FORT HOOD — Army lawyers sparred Tuesday over the admissibility of evidence that could bolster the government’s case for putting the alleged Fort Hood shooter to death.
Contested evidence included testimony from a witness to the shooting who heard a pregnant woman cry out for the life of her unborn child before Maj. Nidal Hasan allegedly shot her.
The victim, Pvt. Francheska Velez, 21, died as a result of the shooting. Hasan was never charged for the death of her unborn baby.
Tuesday’s hearing was another in a series of pretrial hearings leading up to jury selection in Hasan’s long-awaited capital murder court-martial.
Continued sparring showed the two sides have much left to argue before jury selection begins May 29; however, presiding judge Col. Tara Osborn hinted that any further delays are now out of the question.
Testimony is set to begin July 1 and could last for months. The trial could include testimony from more than 300 witnesses.
Hasan’s military-appointed defense team Tuesday challenged several pieces of evidence the prosecution aims to use to prove the Nov. 5, 2009, mass shooting on post was a premeditated act. Evidence proving it was premeditated would be critical for garnering the 42-year-old Army psychiatrist the death penalty.
Among the items challenged was an email that, according to the prosecution, shows Hasan intentionally targeted a specific unit when he allegedly killed 13 at the Soldier Readiness Center.
Hasan had been set to deploy with the 467th Combat Stress Control Detachment, though he was never a member of the Army Reserve unit. The prosecution plans to introduce an email Hasan received stating the date the unit would be processed through the readiness center, the same day of the shooting.
“In this little world, that doesn’t happen by accident,” prosecutor Col. Steve Henricks said. “This unit was not attacked by accident. ... In that light, it becomes evidence of planning and preparation.”
Three members of the unit died in the attack.
Arguments in Tuesday’s pretrial hearing also showed some defense witnesses, including members of Hasan’s family, may refuse to testify.
Hasan’s lawyers have filed a motion for the government to compel testimony of 59 individuals who would possibly refute the government’s contention that Hasan became a radicalized Muslim leading up to the mass shooting.
The prosecution is seeking to block their testimony because they are unsure what the witnesses may say in court. Lead prosecutor Col. Mike Mulligan said many of the listed witnesses have retained attorneys to avoid testifying, been directed by family members to not cooperate or are not returning telephone calls.

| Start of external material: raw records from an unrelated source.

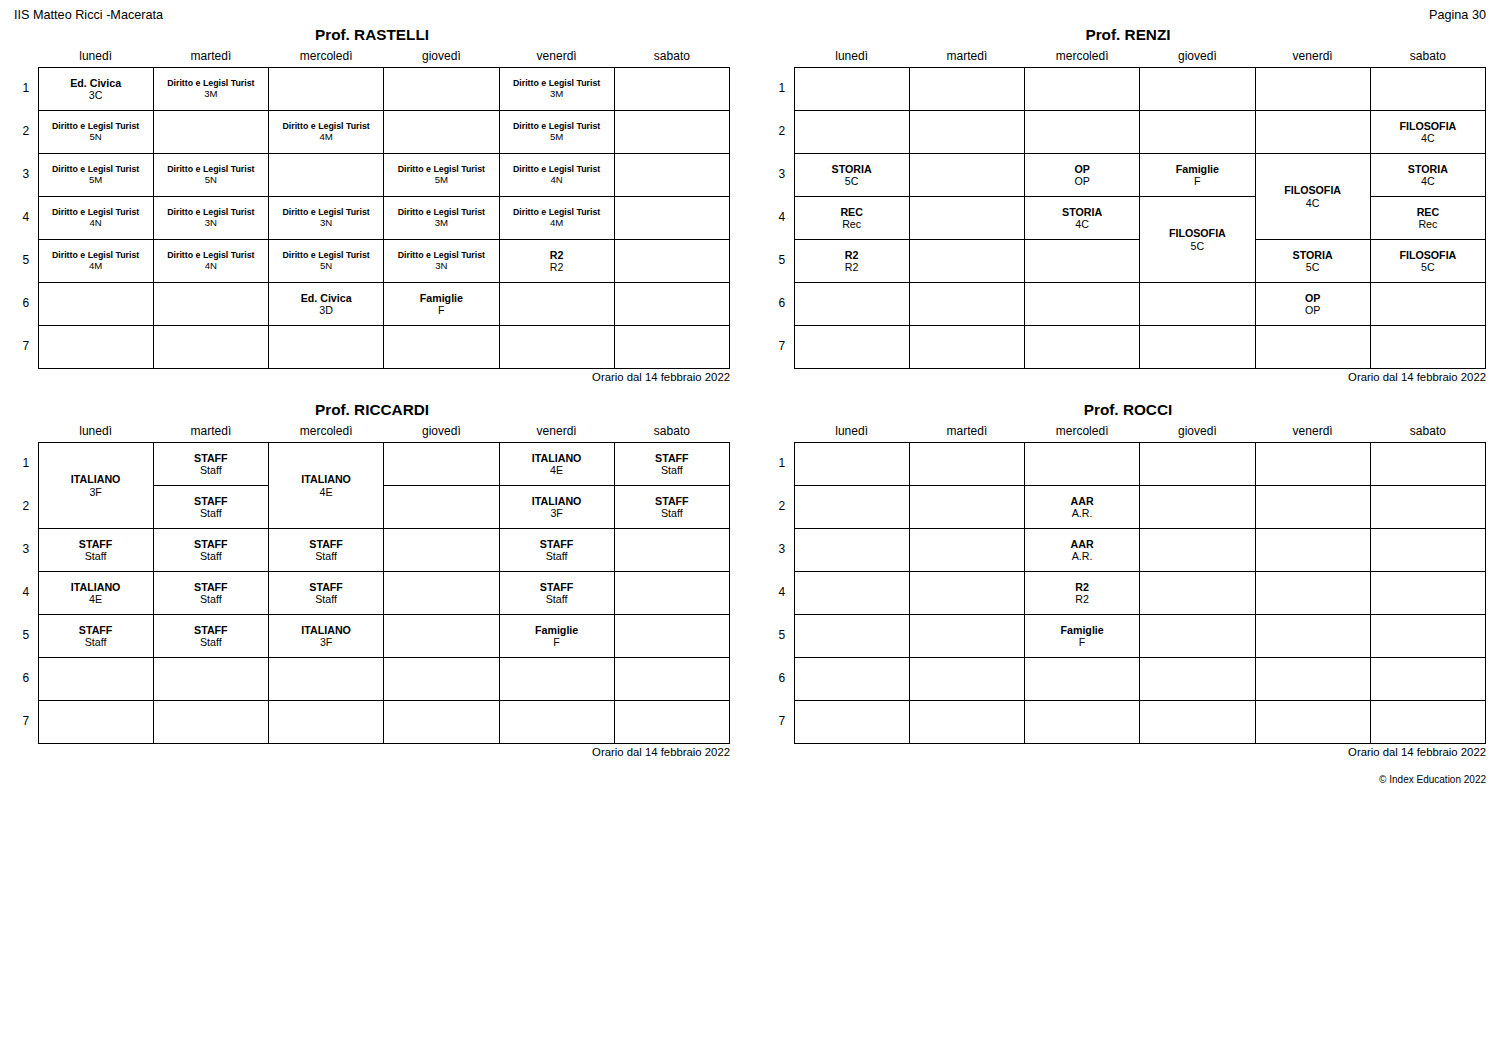IIS Matteo Ricci -Macerata Pagina 30
Prof. RASTELLI
| | lunedì | martedì | mercoledì | giovedì | venerdì | sabato |
| --- | --- | --- | --- | --- | --- | --- |
| 1 | Ed. Civica 3C | Diritto e Legisl Turist 3M | | | Diritto e Legisl Turist 3M | |
| 2 | Diritto e Legisl Turist 5N | | Diritto e Legisl Turist 4M | | Diritto e Legisl Turist 5M | |
| 3 | Diritto e Legisl Turist 5M | Diritto e Legisl Turist 5N | | Diritto e Legisl Turist 5M | Diritto e Legisl Turist 4N | |
| 4 | Diritto e Legisl Turist 4N | Diritto e Legisl Turist 3N | Diritto e Legisl Turist 3N | Diritto e Legisl Turist 3M | Diritto e Legisl Turist 4M | |
| 5 | Diritto e Legisl Turist 4M | Diritto e Legisl Turist 4N | Diritto e Legisl Turist 5N | Diritto e Legisl Turist 3N | R2 R2 | |
| 6 | | | Ed. Civica 3D | Famiglie F | | |
| 7 | | | | | | |
Orario dal 14 febbraio 2022
Prof. RENZI
| | lunedì | martedì | mercoledì | giovedì | venerdì | sabato |
| --- | --- | --- | --- | --- | --- | --- |
| 1 | | | | | | |
| 2 | | | | | | FILOSOFIA 4C |
| 3 | STORIA 5C | | OP OP | Famiglie F | FILOSOFIA 4C | STORIA 4C |
| 4 | REC Rec | | STORIA 4C | FILOSOFIA 5C | REC Rec |
| 5 | R2 R2 | | | STORIA 5C | FILOSOFIA 5C |
| 6 | | | | | OP OP | |
| 7 | | | | | | |
Orario dal 14 febbraio 2022
Prof. RICCARDI
| | lunedì | martedì | mercoledì | giovedì | venerdì | sabato |
| --- | --- | --- | --- | --- | --- | --- |
| 1 | ITALIANO 3F | STAFF Staff | ITALIANO 4E | | ITALIANO 4E | STAFF Staff |
| 2 | STAFF Staff | | ITALIANO 3F | STAFF Staff |
| 3 | STAFF Staff | STAFF Staff | STAFF Staff | | STAFF Staff | |
| 4 | ITALIANO 4E | STAFF Staff | STAFF Staff | | STAFF Staff | |
| 5 | STAFF Staff | STAFF Staff | ITALIANO 3F | | Famiglie F | |
| 6 | | | | | | |
| 7 | | | | | | |
Orario dal 14 febbraio 2022
Prof. ROCCI
| | lunedì | martedì | mercoledì | giovedì | venerdì | sabato |
| --- | --- | --- | --- | --- | --- | --- |
| 1 | | | | | | |
| 2 | | | AAR A.R. | | | |
| 3 | | | AAR A.R. | | | |
| 4 | | | R2 R2 | | | |
| 5 | | | Famiglie F | | | |
| 6 | | | | | | |
| 7 | | | | | | |
Orario dal 14 febbraio 2022
© Index Education 2022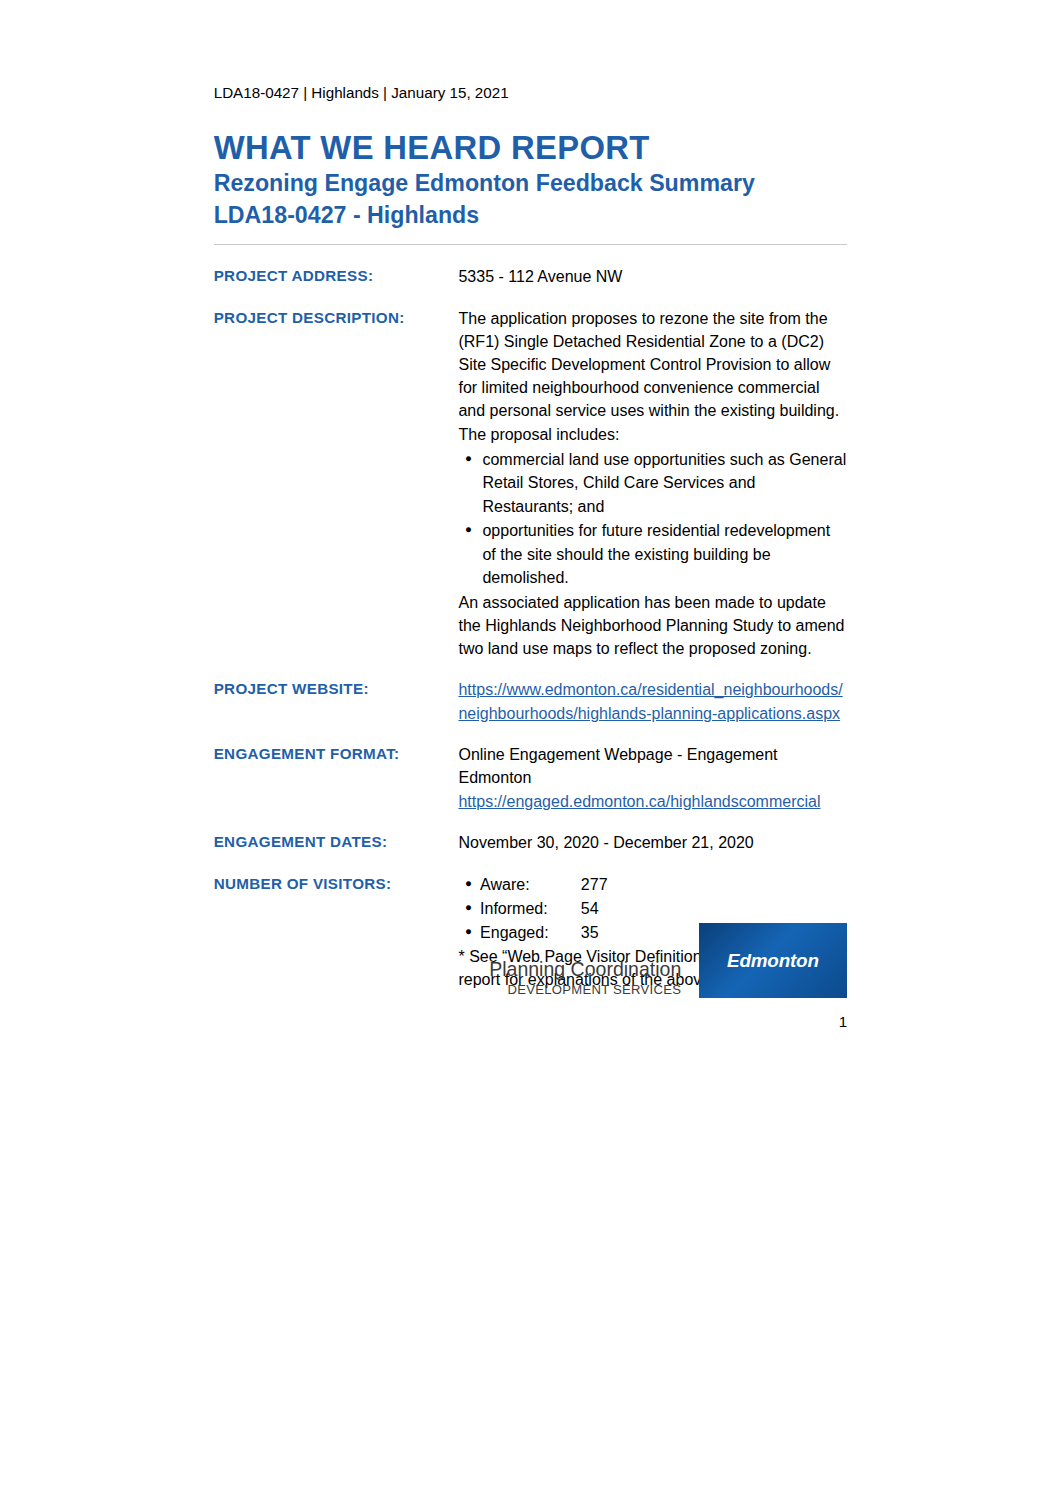LDA18-0427 | Highlands | January 15, 2021
WHAT WE HEARD REPORT
Rezoning Engage Edmonton Feedback Summary
LDA18-0427 - Highlands
| PROJECT ADDRESS: | 5335 - 112 Avenue NW |
| PROJECT DESCRIPTION: | The application proposes to rezone the site from the (RF1) Single Detached Residential Zone to a (DC2) Site Specific Development Control Provision to allow for limited neighbourhood convenience commercial and personal service uses within the existing building. The proposal includes: commercial land use opportunities such as General Retail Stores, Child Care Services and Restaurants; and opportunities for future residential redevelopment of the site should the existing building be demolished. An associated application has been made to update the Highlands Neighborhood Planning Study to amend two land use maps to reflect the proposed zoning. |
| PROJECT WEBSITE: | https://www.edmonton.ca/residential_neighbourhoods/neighbourhoods/highlands-planning-applications.aspx |
| ENGAGEMENT FORMAT: | Online Engagement Webpage - Engagement Edmonton https://engaged.edmonton.ca/highlandscommercial |
| ENGAGEMENT DATES: | November 30, 2020 - December 21, 2020 |
| NUMBER OF VISITORS: | Aware: 277 Informed: 54 Engaged: 35 * See “Web Page Visitor Definitions” at the end of this report for explanations of the above categories. |
Planning Coordination
DEVELOPMENT SERVICES
Edmonton
1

“None of our witnesses are happy to have been called,” Lead Defense Attorney Lt. Col. Kris R. Poppe told the court. “Nevertheless, we have identified them as critical to our defense.”
Possible witnesses include Hasan’s brother, at least one cousin and people who encountered Hasan at mosques and Islamic activities.
Mulligan said he foresees problems arising with the witnesses during trial. Without their cooperation, the prosecution would not be able to prepare for their cross-examination.
If witnesses refuse to testify, U.S. Marshals may take them into custody for transport to the trial.
Presiding Judge Col. Tara Osborn said the defense would have to submit a more complete motion before she would make any ruling. Hasan’s lawyers neglected to provide an adequate synopsis of what their witnesses would say in court, leading her to agree with the prosecution.
She gave them a week to provide a revised motion and will allow more argument at the next pretrial hearing, scheduled for May 9.
Hasan’s defense did score a victory Tuesday with a ruling barring testimony from an expert prosecution witness.
Evan Kohlmann, president of the intelligence firm Flashpoint Intel, had authored a report calling Hasan a “home-grown terrorist” led to violence through religious extremism. Kohlmann gave extensive testimony over the methods that led him to that conclusion at a previous hearing in March.
“Its probative value is outweighed by the danger of unfair prejudice to the accused,” Osborn ruled.
However, the government may still attempt to call Kohlmann for other reasons. His testimony could be used to provide context for evidence retrieved from the hard drive of Hasan’s laptop.